# Quick Intro to Migrate to Canada



## maverick121 (Apr 22, 2009)

Hi,

I am tryng to find out details to migrate to Canada.
I hav around 4 yrs exp in IT.
Found that i can qualify as an IT manager as currently am wrkin in such a position.
However can sm 1 pls tell me wat wud be the first step to migrate and wat docs i wud require..
And also for Independent migration how imp are proof of funds..
And is it possible to show my parents account balance for proof of funds as i am the only son and the nominee..
Do we also need to provide some proof about my salary account or just ref letters from office will do..

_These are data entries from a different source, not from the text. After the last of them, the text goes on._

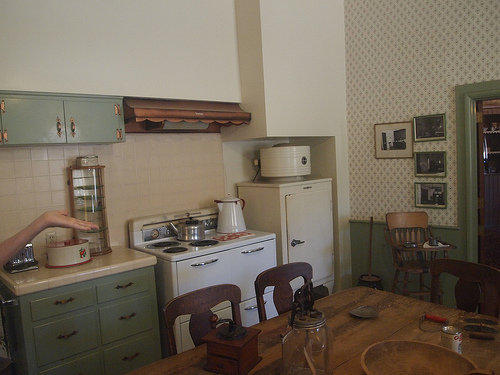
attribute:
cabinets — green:
[18, 80, 160, 190]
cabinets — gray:
[6, 91, 135, 154]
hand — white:
[8, 204, 117, 264]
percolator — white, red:
[210, 193, 251, 236]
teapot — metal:
[173, 213, 209, 247]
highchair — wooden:
[373, 198, 443, 294]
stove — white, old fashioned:
[130, 205, 286, 350]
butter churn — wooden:
[348, 209, 384, 287]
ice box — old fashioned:
[235, 173, 342, 305]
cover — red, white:
[44, 236, 96, 268]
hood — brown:
[119, 87, 257, 143]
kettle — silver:
[164, 213, 209, 245]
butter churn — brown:
[346, 209, 386, 287]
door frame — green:
[448, 78, 484, 301]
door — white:
[284, 180, 331, 292]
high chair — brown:
[379, 207, 453, 297]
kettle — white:
[213, 191, 249, 240]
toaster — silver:
[6, 236, 42, 276]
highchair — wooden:
[381, 204, 431, 282]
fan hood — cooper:
[119, 94, 255, 139]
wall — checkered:
[344, 0, 484, 305]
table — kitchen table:
[130, 285, 499, 373]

Any info abt provided can help..

Pls do reply..

Thanks in advance..


----------



## scharlack (Nov 21, 2008)

maverick121 said:


> Hi,
> 
> I am tryng to find out details to migrate to Canada.
> I hav around 4 yrs exp in IT.
> ...



Details on Welcome Page | Page d'accueil.

Good luck!

Cheers


----------



## Newbie_Can_USA (Jan 17, 2009)

Please type "Canada Immigration" in Google and it will show you the website to choose - www.cic.gc.ca would be the one of the top 3 results that pops up...that link is the official link..



have a good one.


----------



## maverick121 (Apr 22, 2009)

Thanks 4 ur quick replies Scharlack and newbie_can_america,incidentally u both gave me the same links..


Will go thru and try 2 wrk it out..


----------